Methods: Geriatric age patients who were operated on due to an inguinal hernia at a tertiary health centre between 2010 and 2020 were searched retrospectively. Patients aged 65 and over were included in the study, while patients under 65 were excluded. After collecting patients’ clinical features, their effect on early period outcomes was investigated by Chi-Square Tests, assuming a significant p-value was below 0.05.

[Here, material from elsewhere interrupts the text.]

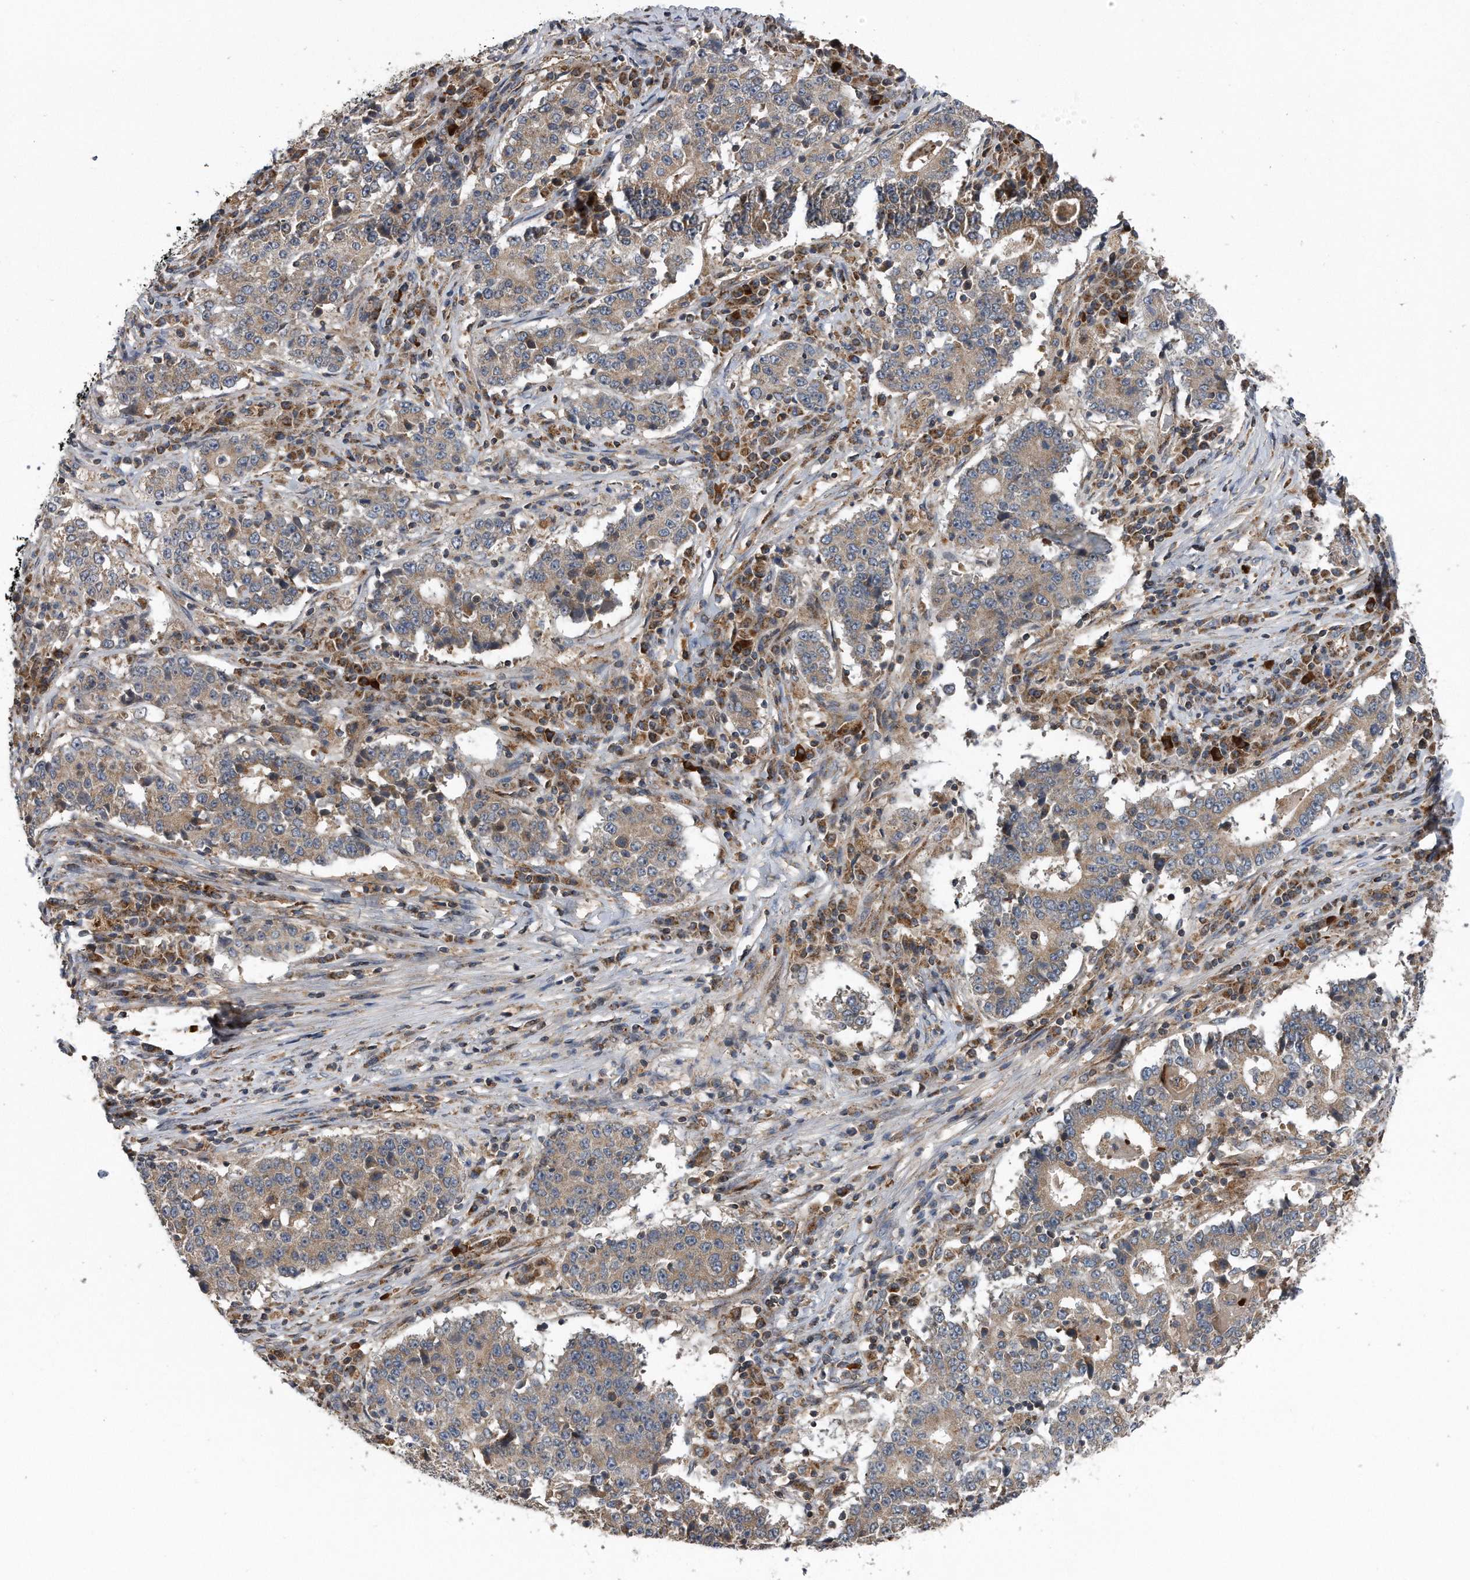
{"staining": {"intensity": "weak", "quantity": ">75%", "location": "cytoplasmic/membranous"}, "tissue": "stomach cancer", "cell_type": "Tumor cells", "image_type": "cancer", "snomed": [{"axis": "morphology", "description": "Adenocarcinoma, NOS"}, {"axis": "topography", "description": "Stomach"}], "caption": "This is an image of IHC staining of adenocarcinoma (stomach), which shows weak expression in the cytoplasmic/membranous of tumor cells.", "gene": "ALPK2", "patient": {"sex": "male", "age": 59}}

Results: One hundred and fifty-one patients were included in this study. The mean age of the patients was 71.99±5.74 years (range from 65 to 94), and 137 (90.7%) were men. Overall morbidity increased only in emergency surgery (p=0.018), and its rate was 13.2%. The haematoma rate increased in emergency surgery (p=0.001) and the patients with bilateral-side hernias (p=0.019). However, surgical site infection decreased with the presence of comorbid disease (p=0.040). On the other hand, ileus and rare complications were not affected by any clinical factors.
Conclusion: In patients diagnosed with an inguinal hernia at old age, elective surgery should be planned to reduce the overall morbidity, regardless of surgery type, anaesthesia method, and hernia localisation.